══ SOURCE MATERIAL ══

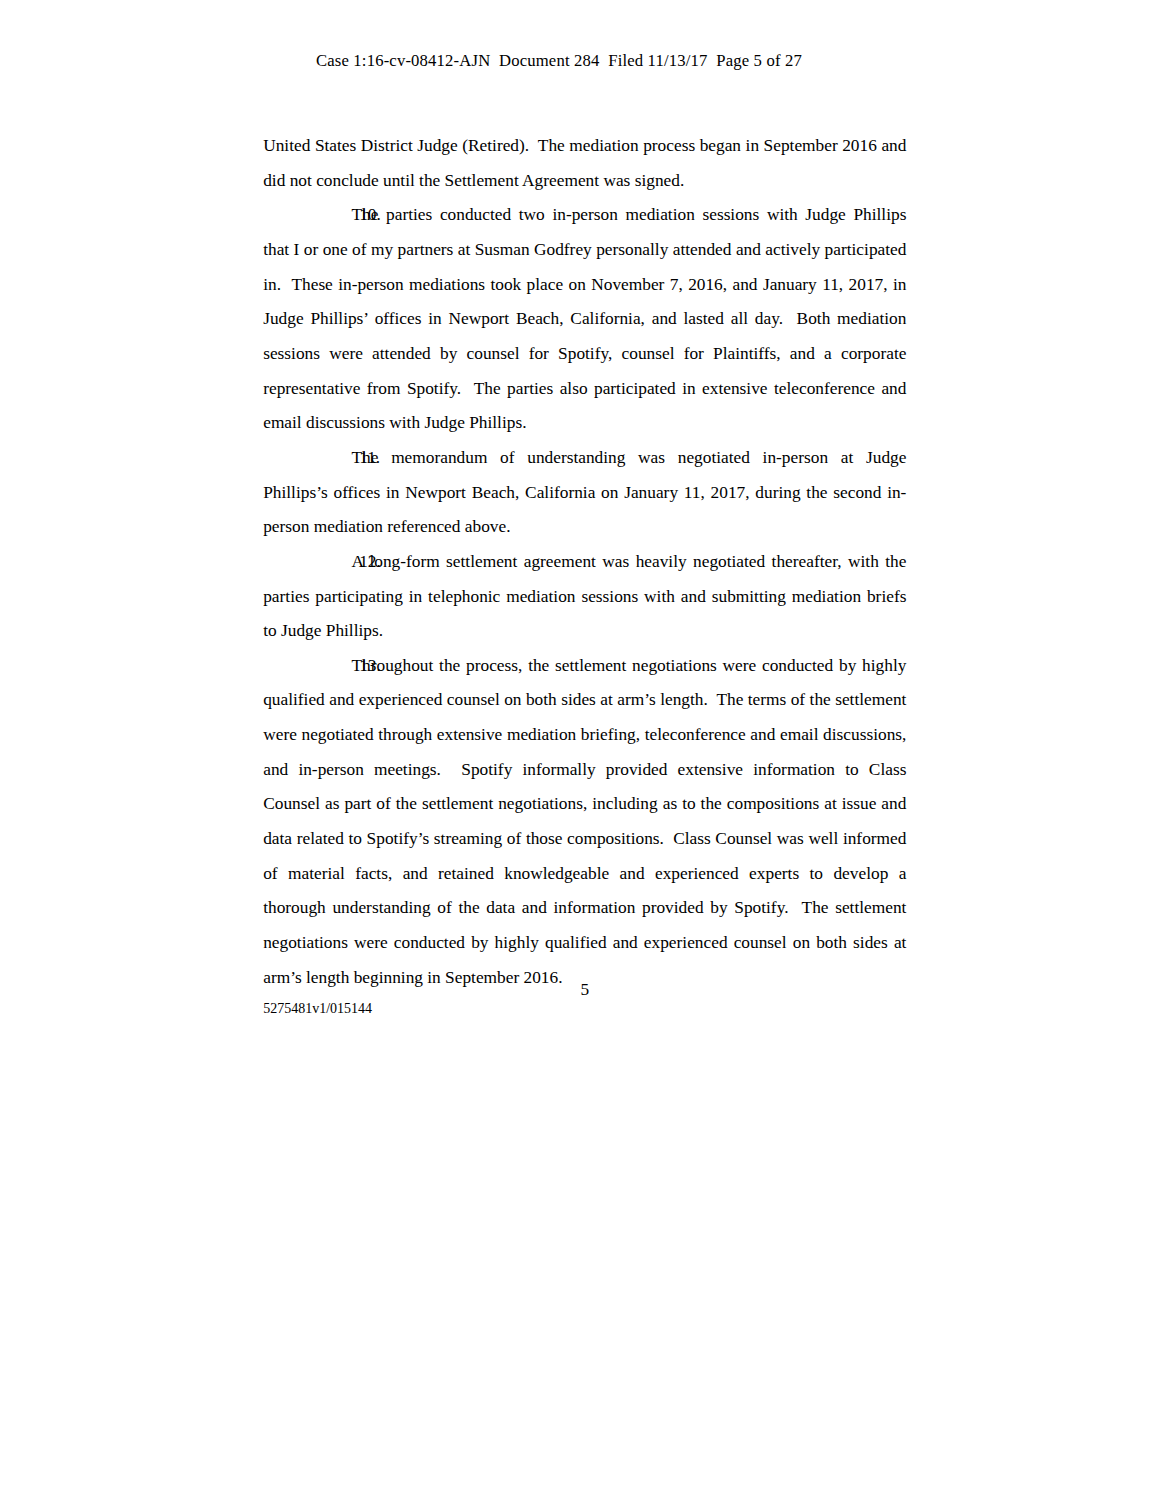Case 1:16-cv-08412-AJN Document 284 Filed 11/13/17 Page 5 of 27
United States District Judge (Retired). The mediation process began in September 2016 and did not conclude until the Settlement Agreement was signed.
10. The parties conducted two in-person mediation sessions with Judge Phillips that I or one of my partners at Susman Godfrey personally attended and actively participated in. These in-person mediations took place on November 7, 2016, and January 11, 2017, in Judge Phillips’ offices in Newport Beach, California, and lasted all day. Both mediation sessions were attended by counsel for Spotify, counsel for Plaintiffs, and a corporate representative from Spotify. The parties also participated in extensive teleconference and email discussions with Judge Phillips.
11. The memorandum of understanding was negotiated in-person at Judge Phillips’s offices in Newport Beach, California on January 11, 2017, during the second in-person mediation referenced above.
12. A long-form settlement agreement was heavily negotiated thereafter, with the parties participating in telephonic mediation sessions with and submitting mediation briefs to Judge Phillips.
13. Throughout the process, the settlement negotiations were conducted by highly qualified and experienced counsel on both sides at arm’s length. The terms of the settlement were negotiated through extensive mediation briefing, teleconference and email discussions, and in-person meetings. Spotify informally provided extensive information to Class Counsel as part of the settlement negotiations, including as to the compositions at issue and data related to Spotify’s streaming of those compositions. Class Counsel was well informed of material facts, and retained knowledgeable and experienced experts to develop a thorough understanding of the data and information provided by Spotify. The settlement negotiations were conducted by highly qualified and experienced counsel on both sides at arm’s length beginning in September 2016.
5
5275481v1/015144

═══

Your copy must match the records above exactly, apart from the pictures, which are excluded.

→ THE ANSWER:
Case 1:16-cv-08412-AJN Document 284 Filed 11/13/17 Page 5 of 27
United States District Judge (Retired). The mediation process began in September 2016 and did not conclude until the Settlement Agreement was signed.
10. The parties conducted two in-person mediation sessions with Judge Phillips that I or one of my partners at Susman Godfrey personally attended and actively participated in. These in-person mediations took place on November 7, 2016, and January 11, 2017, in Judge Phillips’ offices in Newport Beach, California, and lasted all day. Both mediation sessions were attended by counsel for Spotify, counsel for Plaintiffs, and a corporate representative from Spotify. The parties also participated in extensive teleconference and email discussions with Judge Phillips.
11. The memorandum of understanding was negotiated in-person at Judge Phillips’s offices in Newport Beach, California on January 11, 2017, during the second in-person mediation referenced above.
12. A long-form settlement agreement was heavily negotiated thereafter, with the parties participating in telephonic mediation sessions with and submitting mediation briefs to Judge Phillips.
13. Throughout the process, the settlement negotiations were conducted by highly qualified and experienced counsel on both sides at arm’s length. The terms of the settlement were negotiated through extensive mediation briefing, teleconference and email discussions, and in-person meetings. Spotify informally provided extensive information to Class Counsel as part of the settlement negotiations, including as to the compositions at issue and data related to Spotify’s streaming of those compositions. Class Counsel was well informed of material facts, and retained knowledgeable and experienced experts to develop a thorough understanding of the data and information provided by Spotify. The settlement negotiations were conducted by highly qualified and experienced counsel on both sides at arm’s length beginning in September 2016.
5
5275481v1/015144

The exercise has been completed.